### REQUEST
Reproduce the stretch from the line containing "CHÍNH SÁCH VÀ HƯỚNG DẪN" through the end of the rows below, word for word. Leave the pictures out of your answer.

### INPUT RECORDS
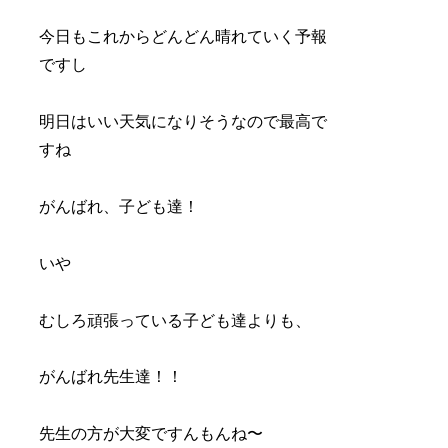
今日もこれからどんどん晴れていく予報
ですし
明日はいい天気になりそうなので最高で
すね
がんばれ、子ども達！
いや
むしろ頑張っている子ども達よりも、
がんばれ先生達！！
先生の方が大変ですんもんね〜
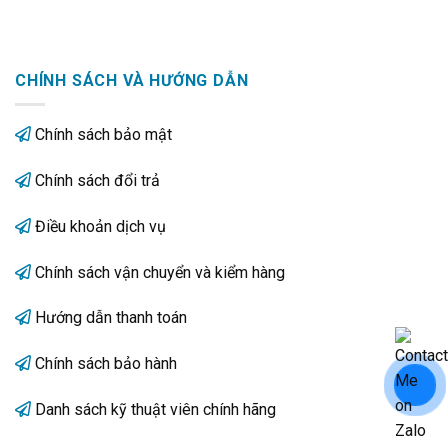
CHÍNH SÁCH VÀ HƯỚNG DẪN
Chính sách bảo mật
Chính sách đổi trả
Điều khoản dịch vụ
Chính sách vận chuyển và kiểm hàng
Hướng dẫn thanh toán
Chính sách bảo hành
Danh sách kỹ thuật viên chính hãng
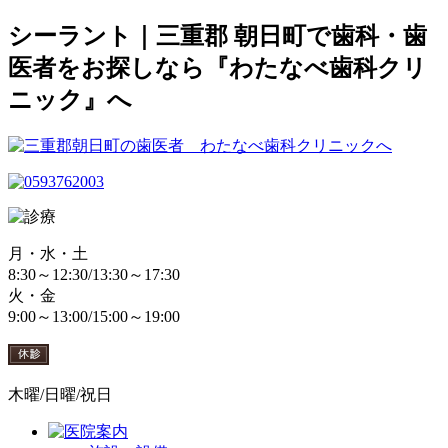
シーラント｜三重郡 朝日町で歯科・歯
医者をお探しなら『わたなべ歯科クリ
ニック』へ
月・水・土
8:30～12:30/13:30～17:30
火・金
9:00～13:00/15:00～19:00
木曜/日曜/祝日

### ANSWER TO THE PROBLEM
CHÍNH SÁCH VÀ HƯỚNG DẪN
Chính sách bảo mật
Chính sách đổi trả
Điều khoản dịch vụ
Chính sách vận chuyển và kiểm hàng
Hướng dẫn thanh toán
Chính sách bảo hành
Danh sách kỹ thuật viên chính hãng
シーラント｜三重郡 朝日町で歯科・歯
医者をお探しなら『わたなべ歯科クリ
ニック』へ
月・水・土
8:30～12:30/13:30～17:30
火・金
9:00～13:00/15:00～19:00
木曜/日曜/祝日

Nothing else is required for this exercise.